Always, Trofimov was careful to keep his own record, his own reputation, clean. He knew as well as anyone that the government of the United States had its suspicions, but was hamstrung by its own rules. For all its tough talk about homeland security, its posturing and its saber rattling, it didn’t have the killer instinct it needed to deal with the likes of Yuri Trofimov. Thus he would continue his work, under their very noses. They would be able to prove nothing. They would never be able to assign to Trofimov the blame for the storm that was to come.

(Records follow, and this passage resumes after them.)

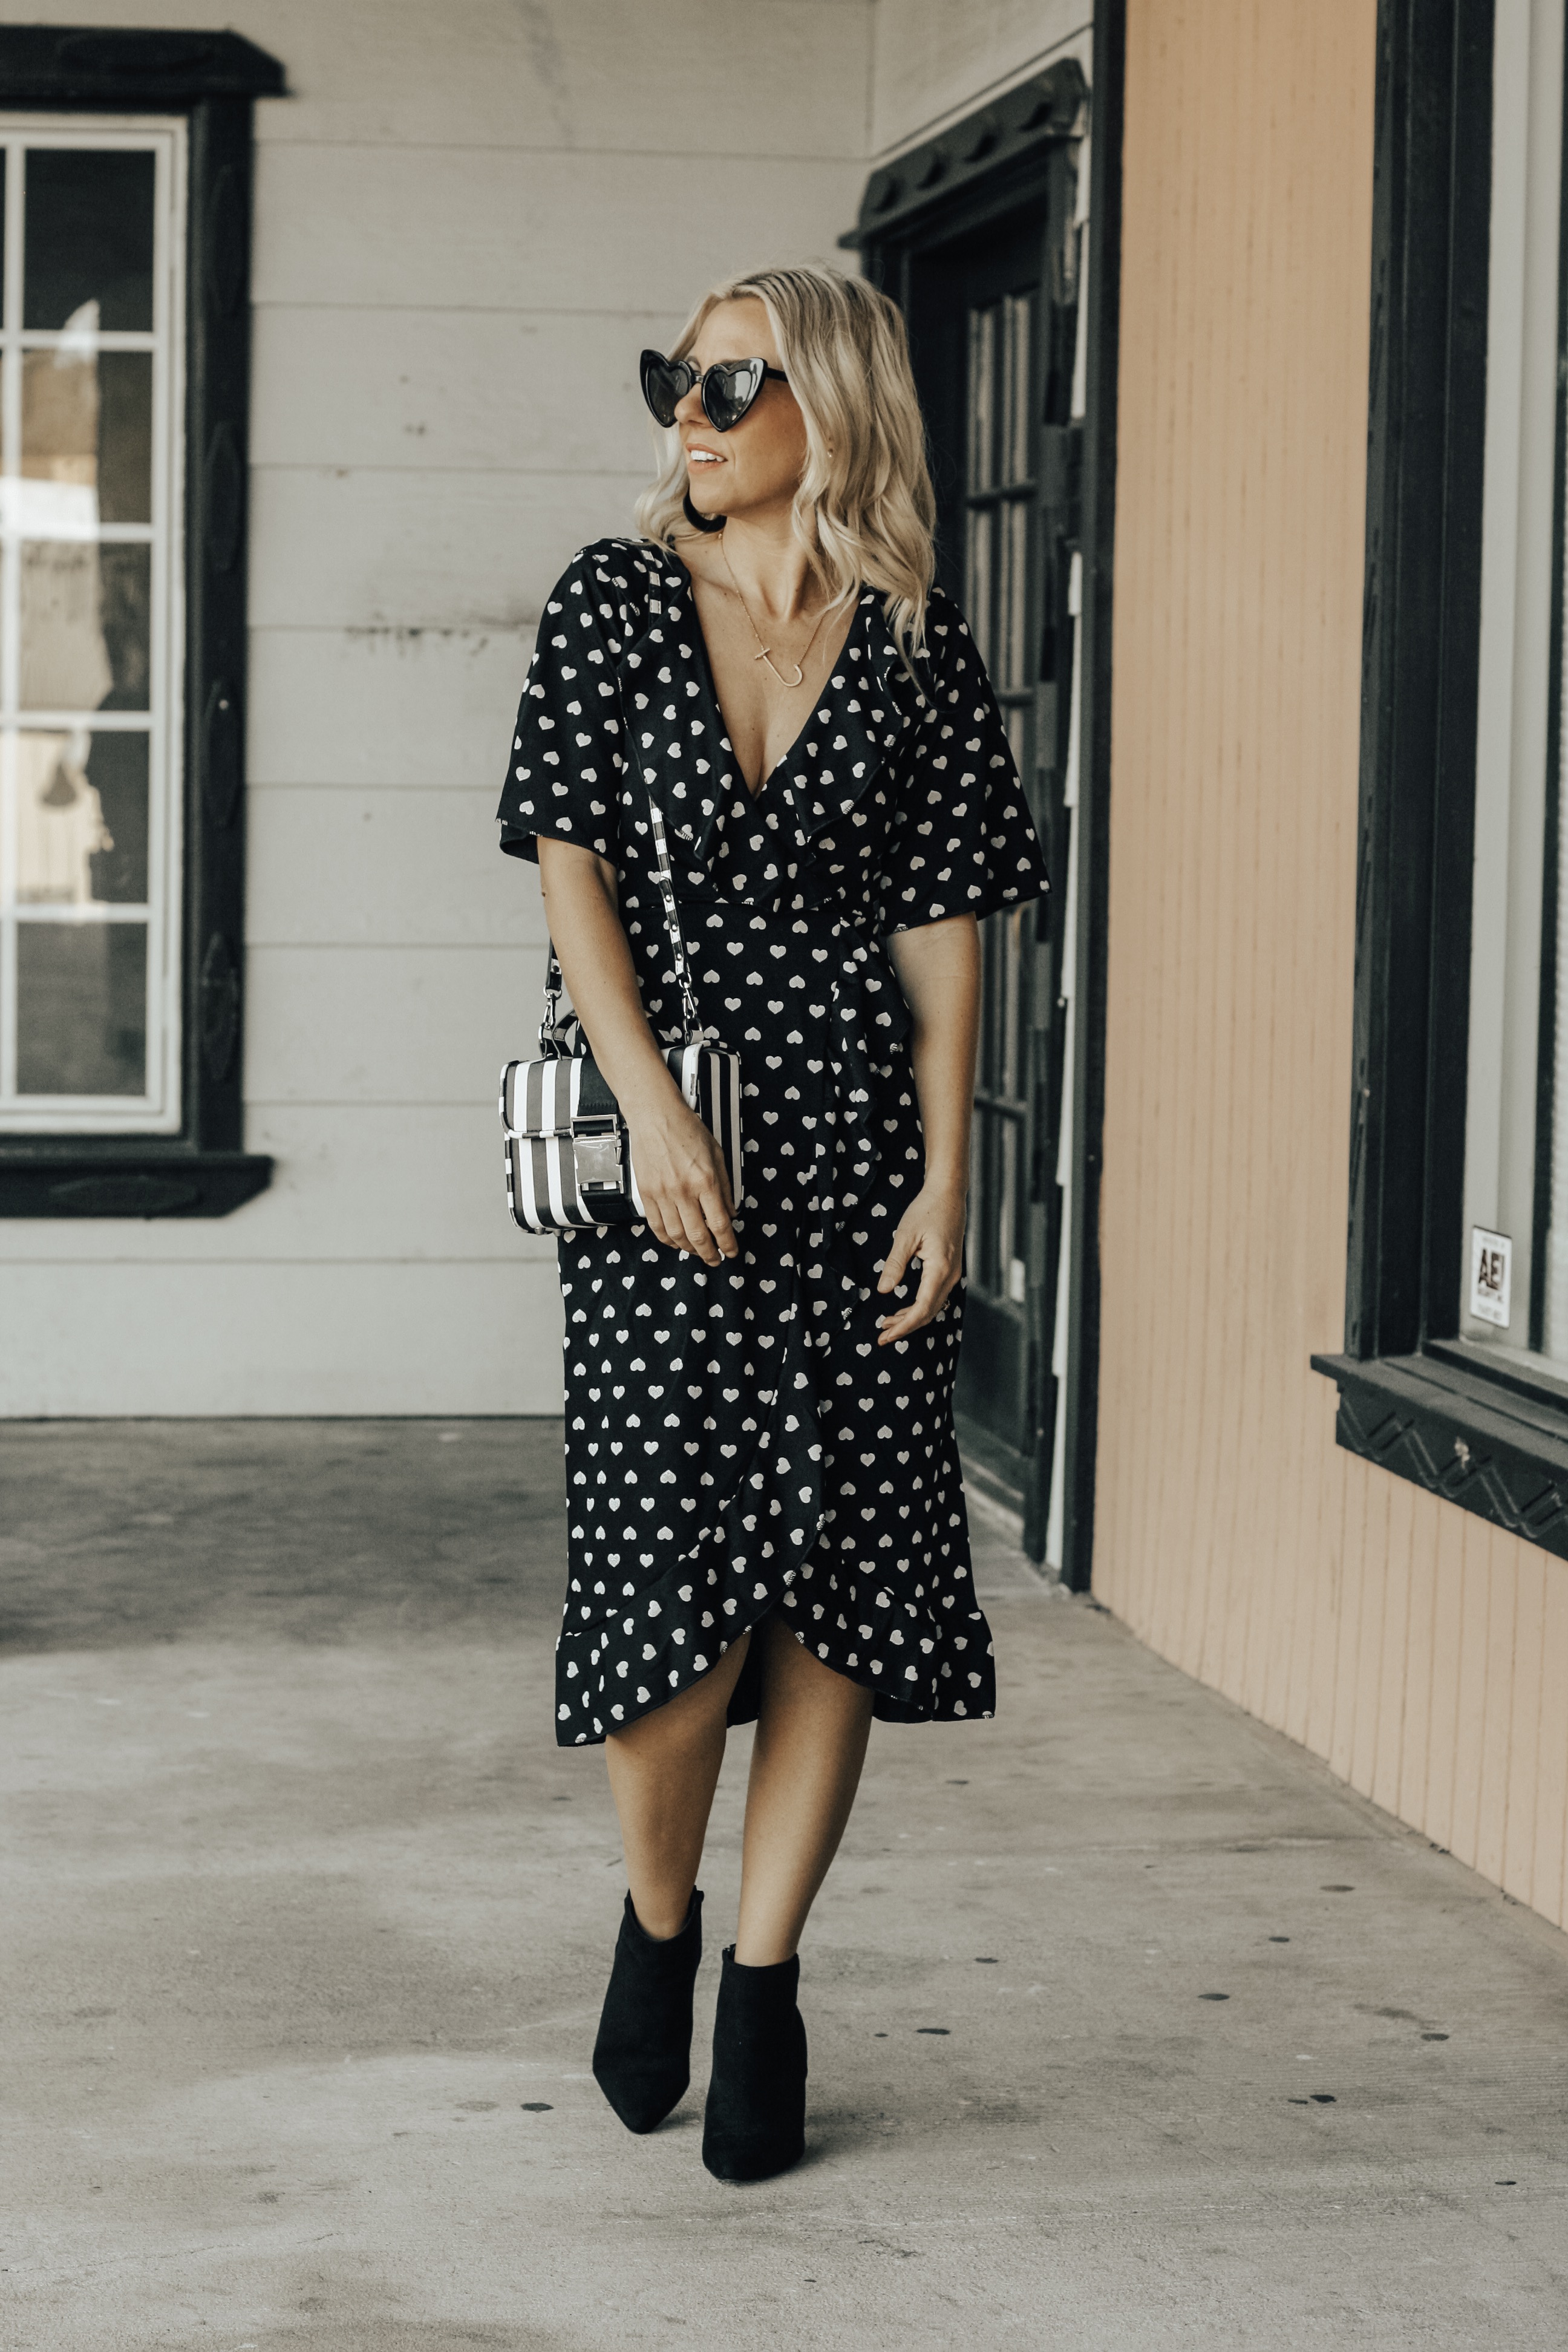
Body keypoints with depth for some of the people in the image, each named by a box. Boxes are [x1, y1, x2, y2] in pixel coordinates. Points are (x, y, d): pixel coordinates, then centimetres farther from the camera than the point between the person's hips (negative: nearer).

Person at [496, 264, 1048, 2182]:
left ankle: (762, 1985, 13)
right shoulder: (616, 600, 4)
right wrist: (650, 1111, -11)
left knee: (837, 1581, 0)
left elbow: (942, 927, 3)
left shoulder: (916, 651, 4)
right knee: (676, 1567, -7)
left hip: (853, 1147, 1)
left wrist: (945, 1178, -4)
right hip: (661, 1155, -1)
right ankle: (654, 1920, 20)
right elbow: (570, 861, -1)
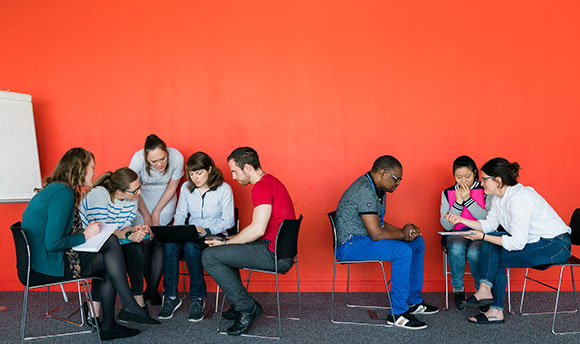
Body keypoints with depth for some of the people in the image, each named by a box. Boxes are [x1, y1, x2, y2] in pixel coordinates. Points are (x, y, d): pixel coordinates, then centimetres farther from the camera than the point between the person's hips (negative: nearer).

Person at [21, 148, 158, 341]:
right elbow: (52, 243, -24)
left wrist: (85, 231, 5)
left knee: (108, 265, 7)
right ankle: (129, 304, -2)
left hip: (37, 261, 10)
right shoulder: (63, 193, -18)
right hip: (45, 269, -10)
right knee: (111, 244, -8)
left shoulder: (55, 189, 14)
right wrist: (85, 236, -10)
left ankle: (108, 326, 8)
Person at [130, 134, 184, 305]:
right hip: (142, 200, 0)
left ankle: (154, 290, -6)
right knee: (145, 242, -9)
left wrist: (156, 214, -9)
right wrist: (146, 216, -11)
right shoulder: (138, 158, -28)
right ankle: (148, 286, 6)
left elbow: (171, 188, -11)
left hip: (165, 200, 0)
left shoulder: (177, 157, -26)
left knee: (159, 241, -12)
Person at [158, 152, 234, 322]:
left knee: (191, 246, -37)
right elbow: (180, 214, 14)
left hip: (215, 235, -4)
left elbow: (228, 221, -7)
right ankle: (171, 297, -20)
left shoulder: (224, 189, -6)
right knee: (170, 245, -30)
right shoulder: (186, 187, 9)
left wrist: (206, 230, -22)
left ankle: (197, 299, -23)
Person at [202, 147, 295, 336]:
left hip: (275, 255, -11)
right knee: (220, 250, 26)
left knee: (209, 256, -12)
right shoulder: (270, 181, 17)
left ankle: (248, 308, -5)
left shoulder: (262, 187, -16)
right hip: (280, 251, 11)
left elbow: (257, 229, -24)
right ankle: (239, 304, 24)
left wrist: (226, 242, -12)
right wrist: (233, 238, 14)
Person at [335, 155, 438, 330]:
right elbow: (376, 234, -26)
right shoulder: (364, 191, -23)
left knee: (418, 242, 10)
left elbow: (378, 223, 17)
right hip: (350, 245, -11)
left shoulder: (378, 189, 10)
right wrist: (403, 234, -9)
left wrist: (403, 231, -1)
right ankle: (397, 314, -17)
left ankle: (413, 301, 16)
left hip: (365, 237, 11)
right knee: (403, 251, -28)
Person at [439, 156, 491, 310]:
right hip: (456, 234, 1)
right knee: (456, 249, -35)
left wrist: (468, 200, -17)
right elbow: (446, 225, -2)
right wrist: (458, 202, -14)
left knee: (474, 253, -34)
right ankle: (458, 290, -11)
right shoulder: (447, 193, 6)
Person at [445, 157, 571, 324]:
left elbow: (517, 243, -25)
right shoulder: (498, 197, 3)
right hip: (535, 240, 9)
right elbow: (489, 224, 8)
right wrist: (461, 220, -3)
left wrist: (483, 237, -20)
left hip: (556, 246, -9)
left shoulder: (519, 198, -26)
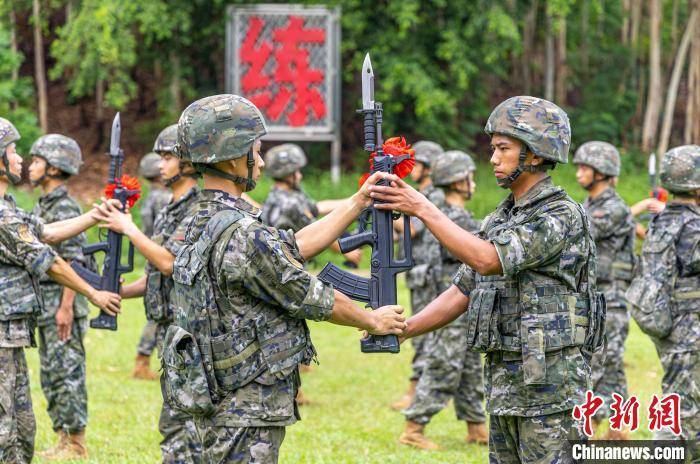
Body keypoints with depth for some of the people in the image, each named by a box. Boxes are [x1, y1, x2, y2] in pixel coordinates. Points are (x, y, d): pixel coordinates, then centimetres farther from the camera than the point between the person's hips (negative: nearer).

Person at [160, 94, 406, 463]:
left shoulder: (206, 225, 10)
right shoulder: (242, 235, -21)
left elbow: (296, 247, 15)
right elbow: (312, 298, -11)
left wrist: (360, 201, 18)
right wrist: (373, 320, 6)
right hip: (247, 417, -10)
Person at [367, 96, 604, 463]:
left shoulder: (563, 216, -13)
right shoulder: (500, 219, 15)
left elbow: (488, 260, -24)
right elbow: (462, 291, 16)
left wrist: (423, 209, -21)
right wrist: (400, 330, 5)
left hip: (550, 390, -9)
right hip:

Eventually he bought his United States citizenship. It was easy enough—a bribe here, a favor there, the gentle application of political power over there. He followed the models established by other businessmen before him, never reinvented the wheel if he didn’t have to do so. When TBT and its news network finally burst on the scene, Trofimov was more than prepared to take market share by giving his viewers what they wanted. He traded in the sensational, the outrageous, the bloody, the messy. Always, his hatred of the West came through, and it tapped the streak of self-destructive, self-loathing guilt some of his now-fellow Americans seemed to feel about themselves and their nation.
For many men, this would have been enough. Riches. Influence. Swaying the cultural pendulum and affecting the collective consciousness of the most powerful nation in the world.
Yuri Trofimov wasn’t most men.
He wouldn’t be truly satisfied until the United States, the embodiment of the hated West, suffered as his homeland had suffered. Only when the arrogant United States knew the pain of losing its military might abroad, only when the miserable United States was humiliated on the international stage as the Soviet Union and later Russia had been, only when the United States military—the truncheon with which the Americans beat all around them—was utterly disgraced would Yuri Trofimov be truly satisfied.